>>>>

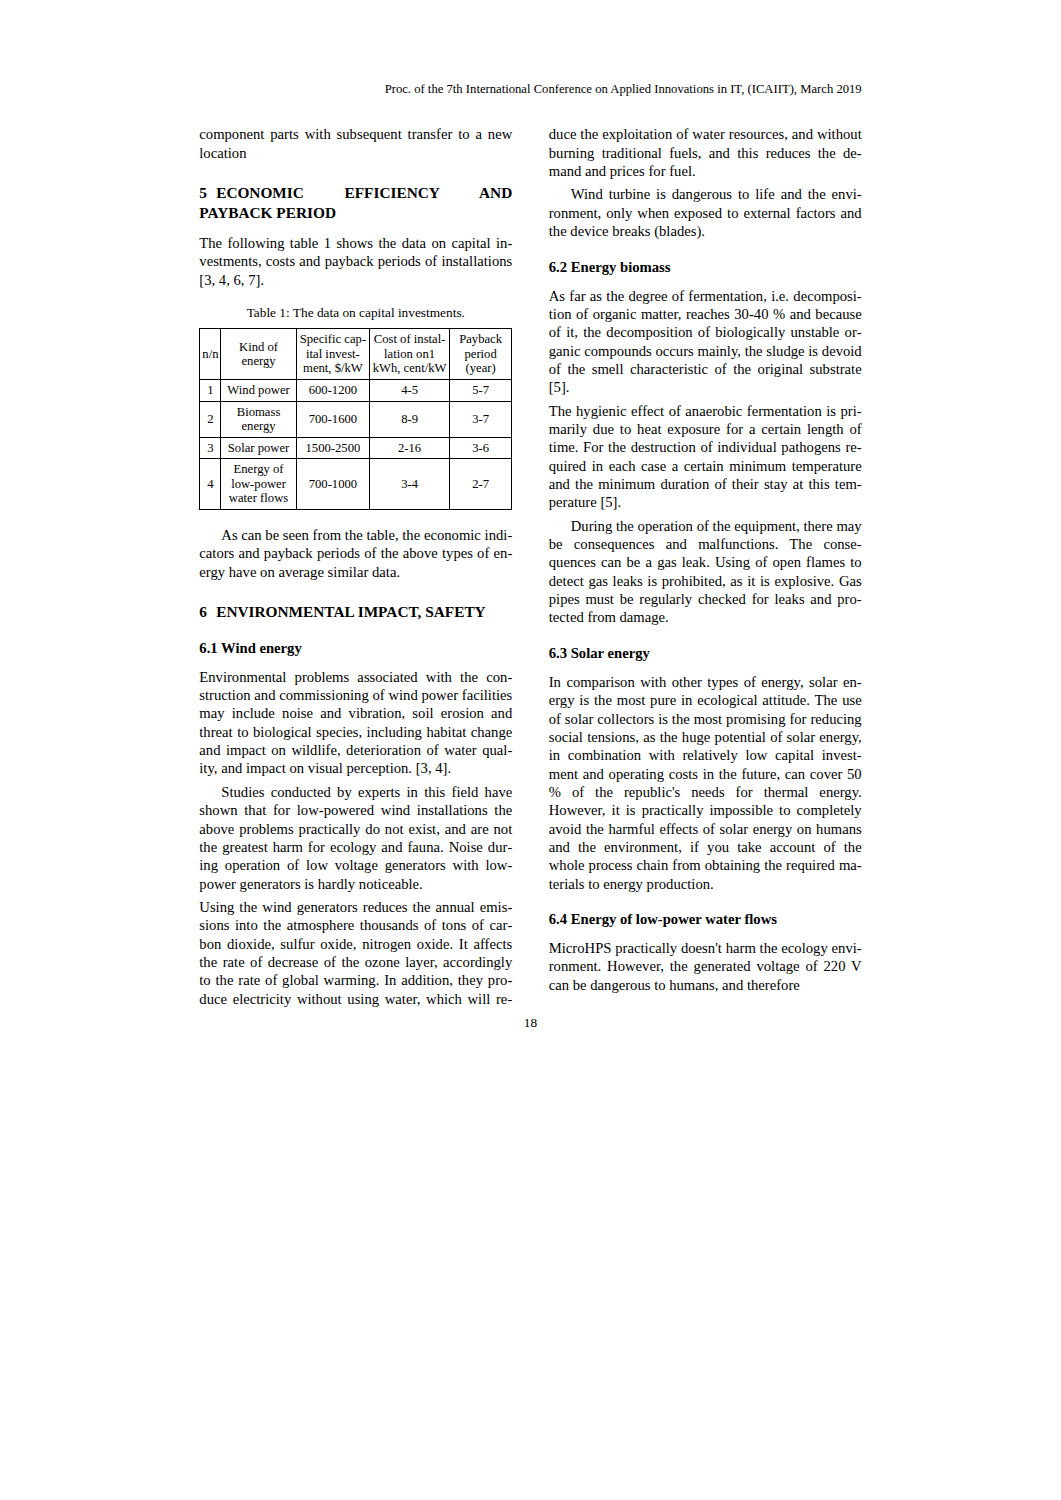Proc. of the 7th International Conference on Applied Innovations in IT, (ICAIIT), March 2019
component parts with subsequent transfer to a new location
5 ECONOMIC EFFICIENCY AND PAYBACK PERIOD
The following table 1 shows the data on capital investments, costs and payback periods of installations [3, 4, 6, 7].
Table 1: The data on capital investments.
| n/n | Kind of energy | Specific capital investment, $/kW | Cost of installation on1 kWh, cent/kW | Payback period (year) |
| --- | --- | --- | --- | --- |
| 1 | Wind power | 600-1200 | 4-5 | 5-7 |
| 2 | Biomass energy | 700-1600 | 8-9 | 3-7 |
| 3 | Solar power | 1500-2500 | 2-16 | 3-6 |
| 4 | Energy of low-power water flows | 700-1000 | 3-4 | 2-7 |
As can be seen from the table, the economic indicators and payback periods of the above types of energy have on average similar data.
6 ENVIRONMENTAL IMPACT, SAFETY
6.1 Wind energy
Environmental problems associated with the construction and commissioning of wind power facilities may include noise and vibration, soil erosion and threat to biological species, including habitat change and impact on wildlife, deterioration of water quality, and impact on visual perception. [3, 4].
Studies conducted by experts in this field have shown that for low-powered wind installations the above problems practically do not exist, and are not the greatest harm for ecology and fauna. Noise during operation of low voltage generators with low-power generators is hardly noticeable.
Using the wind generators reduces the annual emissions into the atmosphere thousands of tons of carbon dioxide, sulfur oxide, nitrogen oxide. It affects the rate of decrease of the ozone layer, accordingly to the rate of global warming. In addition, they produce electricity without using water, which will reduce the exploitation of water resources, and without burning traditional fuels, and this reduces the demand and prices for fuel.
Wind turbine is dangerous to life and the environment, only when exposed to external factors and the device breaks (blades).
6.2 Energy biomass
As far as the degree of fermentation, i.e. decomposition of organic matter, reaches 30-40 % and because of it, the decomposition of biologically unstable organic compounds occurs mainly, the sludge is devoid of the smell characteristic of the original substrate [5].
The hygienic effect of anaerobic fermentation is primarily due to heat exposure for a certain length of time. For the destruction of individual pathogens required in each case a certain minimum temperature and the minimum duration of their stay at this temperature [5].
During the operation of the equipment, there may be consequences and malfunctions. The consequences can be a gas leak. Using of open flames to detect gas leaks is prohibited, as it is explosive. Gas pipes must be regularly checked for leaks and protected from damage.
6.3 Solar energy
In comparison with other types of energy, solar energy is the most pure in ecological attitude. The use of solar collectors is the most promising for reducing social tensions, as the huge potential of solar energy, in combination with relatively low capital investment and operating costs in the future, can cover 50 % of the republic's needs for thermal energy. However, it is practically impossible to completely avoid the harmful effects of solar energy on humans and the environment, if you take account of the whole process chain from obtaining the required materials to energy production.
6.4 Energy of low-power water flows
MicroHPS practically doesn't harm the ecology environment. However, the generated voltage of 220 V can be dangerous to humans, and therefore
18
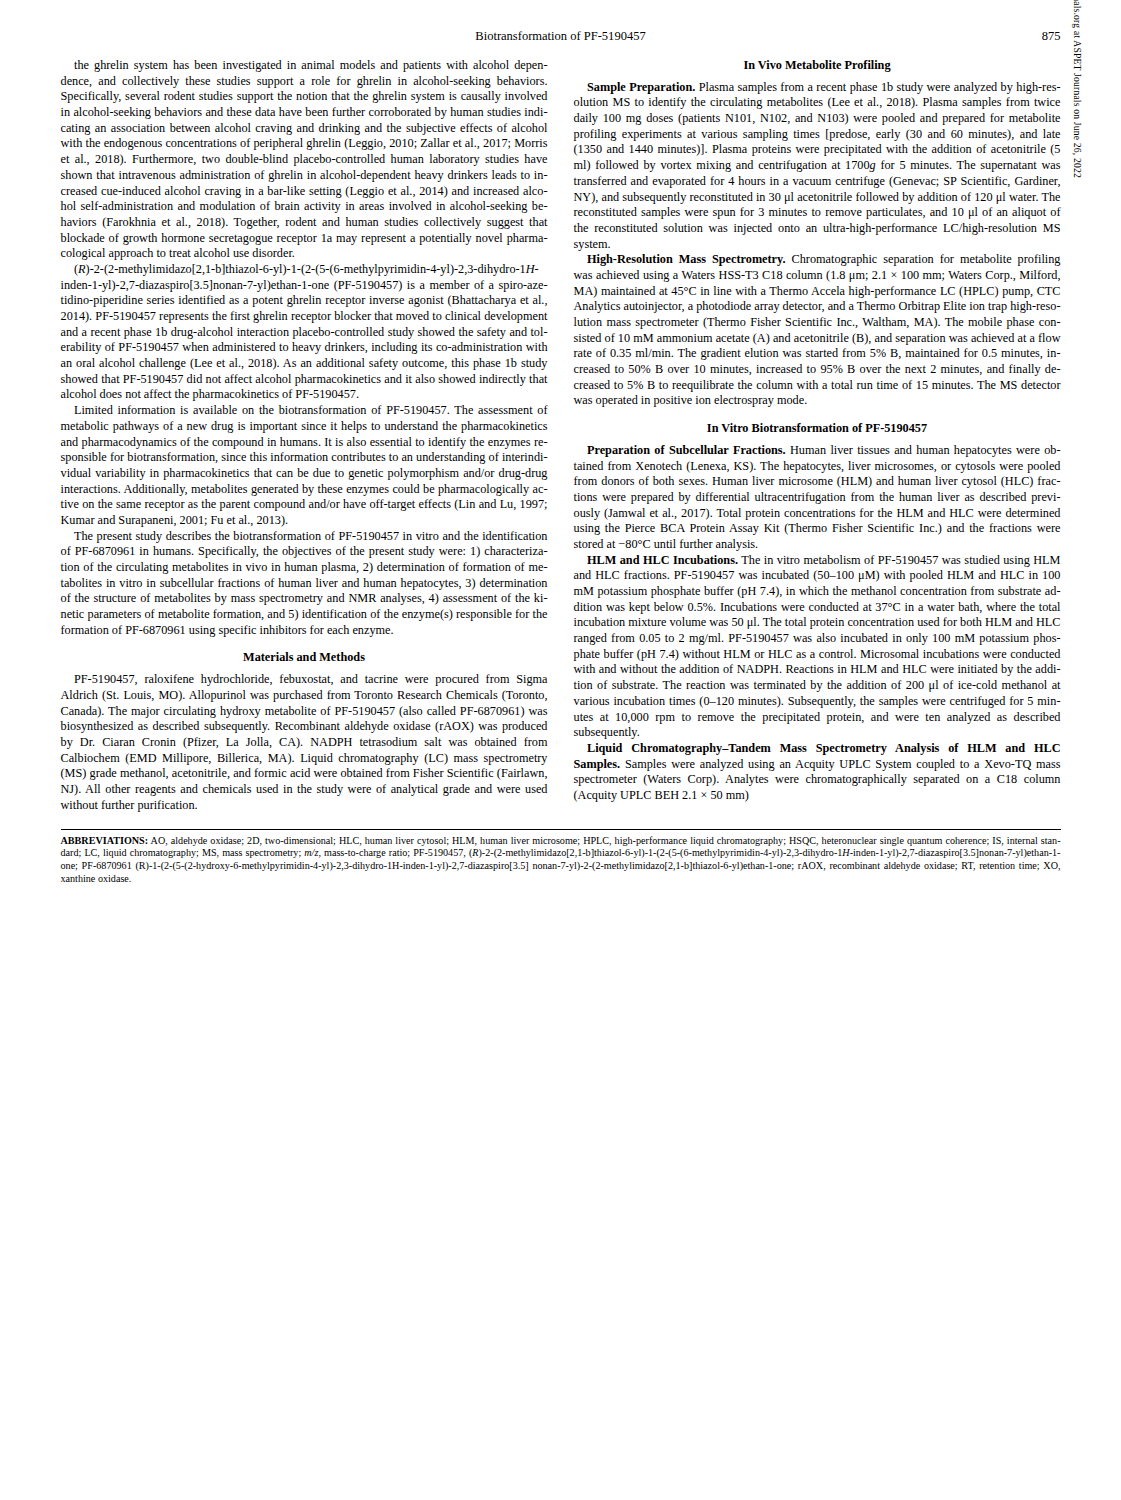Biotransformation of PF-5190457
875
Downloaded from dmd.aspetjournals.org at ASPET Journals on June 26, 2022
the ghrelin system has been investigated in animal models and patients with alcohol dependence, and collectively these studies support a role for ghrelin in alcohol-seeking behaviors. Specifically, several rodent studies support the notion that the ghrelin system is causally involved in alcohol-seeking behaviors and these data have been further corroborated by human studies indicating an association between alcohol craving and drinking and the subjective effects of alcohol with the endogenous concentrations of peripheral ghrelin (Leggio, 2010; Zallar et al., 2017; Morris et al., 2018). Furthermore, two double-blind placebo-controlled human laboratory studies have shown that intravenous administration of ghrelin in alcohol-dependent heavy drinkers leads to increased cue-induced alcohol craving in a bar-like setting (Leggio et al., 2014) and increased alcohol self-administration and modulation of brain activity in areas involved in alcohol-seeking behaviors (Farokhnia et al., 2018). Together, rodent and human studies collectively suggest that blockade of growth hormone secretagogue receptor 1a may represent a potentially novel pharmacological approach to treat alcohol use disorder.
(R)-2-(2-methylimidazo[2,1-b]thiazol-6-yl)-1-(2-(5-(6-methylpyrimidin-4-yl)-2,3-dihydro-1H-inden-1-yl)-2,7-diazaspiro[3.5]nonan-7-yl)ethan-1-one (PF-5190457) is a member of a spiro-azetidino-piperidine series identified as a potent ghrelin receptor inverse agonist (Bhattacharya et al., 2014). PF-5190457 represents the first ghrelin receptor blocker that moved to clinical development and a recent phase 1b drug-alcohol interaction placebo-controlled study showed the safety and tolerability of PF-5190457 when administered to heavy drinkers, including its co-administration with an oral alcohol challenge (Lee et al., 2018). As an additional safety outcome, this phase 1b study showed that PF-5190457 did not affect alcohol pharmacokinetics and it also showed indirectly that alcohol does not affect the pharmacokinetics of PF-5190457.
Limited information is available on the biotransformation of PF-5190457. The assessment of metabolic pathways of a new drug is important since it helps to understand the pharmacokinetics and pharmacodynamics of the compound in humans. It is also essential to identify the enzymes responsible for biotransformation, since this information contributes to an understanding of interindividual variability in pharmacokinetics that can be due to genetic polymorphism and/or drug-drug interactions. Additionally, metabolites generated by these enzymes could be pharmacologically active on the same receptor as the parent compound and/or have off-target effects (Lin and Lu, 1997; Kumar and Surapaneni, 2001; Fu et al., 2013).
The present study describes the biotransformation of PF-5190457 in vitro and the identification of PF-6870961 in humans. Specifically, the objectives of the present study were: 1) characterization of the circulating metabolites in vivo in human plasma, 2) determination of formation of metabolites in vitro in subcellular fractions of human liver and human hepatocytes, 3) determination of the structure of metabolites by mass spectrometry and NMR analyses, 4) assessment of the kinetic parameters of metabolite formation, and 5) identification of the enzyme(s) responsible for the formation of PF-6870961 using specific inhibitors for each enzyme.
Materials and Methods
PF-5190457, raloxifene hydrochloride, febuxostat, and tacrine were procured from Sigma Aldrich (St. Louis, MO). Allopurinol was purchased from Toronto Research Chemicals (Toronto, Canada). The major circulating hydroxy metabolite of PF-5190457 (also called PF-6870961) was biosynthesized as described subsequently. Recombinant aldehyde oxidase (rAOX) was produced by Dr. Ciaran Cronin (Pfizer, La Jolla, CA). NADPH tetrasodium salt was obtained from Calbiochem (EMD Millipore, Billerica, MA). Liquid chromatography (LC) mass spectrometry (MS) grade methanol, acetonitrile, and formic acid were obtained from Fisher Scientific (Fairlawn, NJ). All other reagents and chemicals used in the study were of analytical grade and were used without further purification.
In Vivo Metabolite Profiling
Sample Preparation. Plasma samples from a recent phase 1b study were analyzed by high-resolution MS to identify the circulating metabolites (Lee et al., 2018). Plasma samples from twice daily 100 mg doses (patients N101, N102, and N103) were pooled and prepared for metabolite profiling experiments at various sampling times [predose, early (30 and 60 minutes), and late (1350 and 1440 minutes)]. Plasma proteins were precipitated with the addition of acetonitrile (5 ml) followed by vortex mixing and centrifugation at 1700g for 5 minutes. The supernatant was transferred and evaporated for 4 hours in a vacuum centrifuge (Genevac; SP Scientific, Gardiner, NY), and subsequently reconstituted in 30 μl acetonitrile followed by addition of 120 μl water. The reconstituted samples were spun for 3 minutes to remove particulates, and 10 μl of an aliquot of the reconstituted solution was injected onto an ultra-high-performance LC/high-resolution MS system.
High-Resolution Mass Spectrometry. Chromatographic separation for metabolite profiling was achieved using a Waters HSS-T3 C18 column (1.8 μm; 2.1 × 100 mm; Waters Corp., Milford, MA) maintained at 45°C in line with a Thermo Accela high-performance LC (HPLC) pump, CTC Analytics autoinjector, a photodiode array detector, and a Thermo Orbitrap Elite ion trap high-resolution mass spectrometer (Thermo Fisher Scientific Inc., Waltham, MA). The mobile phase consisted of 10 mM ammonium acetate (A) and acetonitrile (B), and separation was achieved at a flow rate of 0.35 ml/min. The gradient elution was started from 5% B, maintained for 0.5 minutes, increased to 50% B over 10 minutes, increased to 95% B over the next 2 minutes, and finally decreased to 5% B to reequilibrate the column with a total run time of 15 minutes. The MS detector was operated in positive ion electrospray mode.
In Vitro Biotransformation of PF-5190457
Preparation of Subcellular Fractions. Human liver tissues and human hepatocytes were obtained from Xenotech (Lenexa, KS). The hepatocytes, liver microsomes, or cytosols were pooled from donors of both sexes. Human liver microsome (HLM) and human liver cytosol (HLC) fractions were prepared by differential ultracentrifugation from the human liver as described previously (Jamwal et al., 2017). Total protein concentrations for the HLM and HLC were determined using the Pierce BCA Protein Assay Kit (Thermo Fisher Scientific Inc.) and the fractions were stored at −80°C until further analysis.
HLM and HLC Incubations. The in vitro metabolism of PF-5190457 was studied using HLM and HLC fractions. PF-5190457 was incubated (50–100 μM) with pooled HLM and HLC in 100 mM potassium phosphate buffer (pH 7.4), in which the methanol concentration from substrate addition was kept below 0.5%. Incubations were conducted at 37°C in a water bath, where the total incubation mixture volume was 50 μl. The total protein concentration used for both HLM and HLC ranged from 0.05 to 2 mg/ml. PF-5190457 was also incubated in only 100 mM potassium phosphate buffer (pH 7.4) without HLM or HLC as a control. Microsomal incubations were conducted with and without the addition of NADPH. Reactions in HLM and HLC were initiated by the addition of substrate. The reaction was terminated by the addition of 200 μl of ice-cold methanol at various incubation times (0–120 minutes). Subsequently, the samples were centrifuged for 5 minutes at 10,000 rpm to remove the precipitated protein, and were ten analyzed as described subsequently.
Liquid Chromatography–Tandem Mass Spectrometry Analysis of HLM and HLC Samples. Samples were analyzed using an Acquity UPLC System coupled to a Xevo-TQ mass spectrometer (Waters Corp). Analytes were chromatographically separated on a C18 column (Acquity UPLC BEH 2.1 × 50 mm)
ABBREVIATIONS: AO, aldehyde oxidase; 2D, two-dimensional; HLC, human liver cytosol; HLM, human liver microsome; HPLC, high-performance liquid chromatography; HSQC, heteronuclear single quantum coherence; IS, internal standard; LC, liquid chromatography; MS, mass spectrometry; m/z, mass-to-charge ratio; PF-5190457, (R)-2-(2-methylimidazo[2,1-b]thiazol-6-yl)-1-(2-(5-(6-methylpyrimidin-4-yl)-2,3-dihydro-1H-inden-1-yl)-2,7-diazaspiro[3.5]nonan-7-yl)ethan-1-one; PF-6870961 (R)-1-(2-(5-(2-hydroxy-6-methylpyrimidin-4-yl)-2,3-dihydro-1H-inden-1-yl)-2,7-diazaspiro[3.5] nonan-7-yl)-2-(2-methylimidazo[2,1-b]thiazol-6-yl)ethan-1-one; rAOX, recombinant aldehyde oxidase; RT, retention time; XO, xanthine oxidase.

<<<<

▶ _PROBLEM_:
Above are records; write out the lines from the one with "6.4 Energy of low-power water flows" down to the one with "Downloaded from dmd.aspetjournals.org", exactly, leaving the pictures out.

▶ _EXERCISE RESPONSE_:
6.4 Energy of low-power water flows
MicroHPS practically doesn't harm the ecology environment. However, the generated voltage of 220 V can be dangerous to humans, and therefore
18
Biotransformation of PF-5190457
875
Downloaded from dmd.aspetjournals.org at ASPET Journals on June 26, 2022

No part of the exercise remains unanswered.